Thousands of fans turn out to see the Icepack play on a regular basis, and the club has its own television, photography and social media teams that provide coverage. With an annual budget of $150,000, it is not an insubstantial endeavor for the players, who pay $1,500 per year to participate.

Their campus stage has expanded rapidly, even in the five years most of this year’s older players have competed, a tribute to the hours of work they put into practice, games and travel.

NC State Icepack hockey fans throw up wolf hands at Carter-Finley Stadium.
Icepack fans show their spirit.

“When I first got here, we were playing [in a different venue] and we were dressing in a converted snack bar,” says Youngsville native Garrett Auriene, a senior in business administration who is an alternate captain for the team. “To be able to play in our football stadium in front of so many fans in the final home game of my career is pretty amazing.”

For Hugo, Monday’s final home game will be a proud finish to both his college playing and his academic career. Soon after he graduates this spring, he will begin his career as a systems engineer at Northrop Grumman. The other two alternate captains, Alex Robinson and Matt Miller, grew up playing youth hockey together in Apex, but are also looking forward to graduating with degrees in sports management and applied mathematics, respectively.

Healy has been the team’s head coach for three seasons.

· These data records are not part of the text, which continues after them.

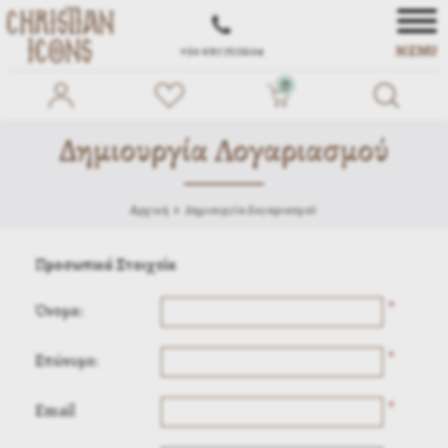
MENU
+30 697 7572104
0
Δημιουργία Λογαριασμού
Αρχική
Δημιουργία Λογαριασμού
Προσωπικά Στοιχεία
*
Όνομα:
*
Επώνυμο:
*
Email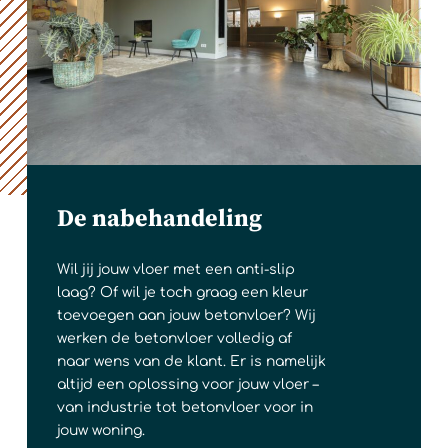
De nabehandeling
Wil jij jouw vloer met een anti-slip
laag? Of wil je toch graag een kleur
toevoegen aan jouw betonvloer? Wij
werken de betonvloer volledig af
naar wens van de klant. Er is namelijk
altijd een oplossing voor jouw vloer –
van industrie tot betonvloer voor in
jouw woning.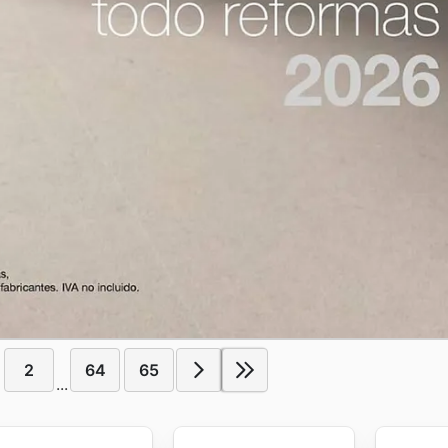
2
64
65
...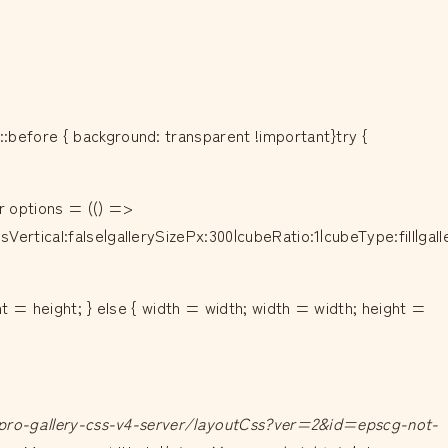
:before { background: transparent !important}try {
r options = (() =>
Vertical:false|gallerySizePx:300|cubeRatio:1|cubeType:fill|ga
ht = height; } else { width = width; width = width; height =
/pro-gallery-css-v4-server/layoutCss?ver=2&id=epscg-not-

He says the opportunity to showcase the sport he grew up playing outdoors in upstate New York on the Stadium Series ice will be a boon for the club program.

“We are in a little bit different sphere as a nonvarsity club sport,” Healy says. “Just because these are club players doesn’t mean they don’t work just as hard as other sports, varsity or not.

“There isn’t a bigger stage we could play on, and it speaks a lot to the growth of the program from when I first started as an assistant six years ago.”